Call me a vicarious spectator, and an elated one. It’s two days and fourteen rounds into the premier Scrabble competition in North America, and Calgary’s very own Paul Sidorsky – former club co-director and developer of LAMPWords – is in fifth place of eighty-seven in Division 1. Not bad for the eighty-fifth seed. His 10-4, +458 record makes him the top-ranked Canadian halfway into the event, and puts him sandwiched right between Wiegand and Cappelletto.

This is, to don my verbal scuba gear and dive into the vernacular, freakin’ awesome. I’ve hardly played at the Calgary club for the past year for geographical reasons, the result being that my word knowledge is declining faster than your run-of-the-mill British sea power, but back when it was a weekly stop for me, Paul was always a challenging and humbling opponent – that is, whenever I earned a spot on the ladder high enough to face him. The first time I played him, he landed five bingos to my one and racked up 594 points, the most anybody has scored against me to date as the tile gods have mercifully spared me from the thunderous bludgeoning inflicted by the Mjollnir that is the 600-point Scrabble game.

I’ve since won a few games against Paul, but it’s been an uphill battle every time. This is a game where you come to appreciate the uphill battles, because they teach you a thing or two by way of glorious negative reinforcement. Downhill tumbles are not so fun. What you come to realize, though, is that even the toughest opponents are mortal when you draw all the blanks, though mortality makes little difference when not knowing how to deploy decent tiles is about as effective as clubbing someone with the blunt end of a very sharp pencil. And deification is one of many things called into question when you see one of your mentors ranked among and above the gods of the game, the characters you hear about in books and documentaries.

This is my way of sending a remote congratulations and wishing Paul the best of luck in the second half of the tournament – where, after all, anything is mutable. May he cleaneth the proverbial house.

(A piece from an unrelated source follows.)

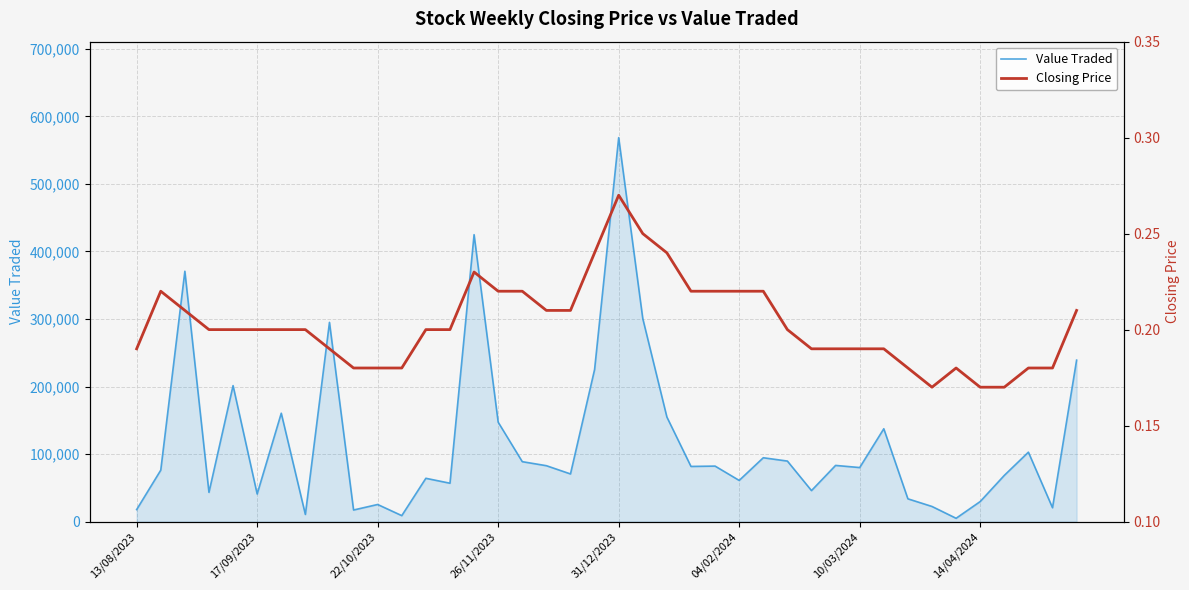

What position from the left is 38?

39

Currently in first place with a 13-1, +653 record is 2003 World Champion Panupol Sujjayakorn from Thailand, who bears an age equivalent to mine and a vocabulary greater by several orders of magnitude. I have a clipping of a prominent newsprint congratulations offered him by the Bangkok papers months after his victory. If he stays on track, this will be his best performance yet under the North American dictionary, though he was already one of the undisputed luminaries of the game to begin with.

No announcement about the OWL2 yet, but I expect it will drop in very, very soon.

Now, excuse me while I go back to two-stepping through the playable live coverage on the tournament website. My board vision is rustier than the Tin Woodman; if it only had a heart.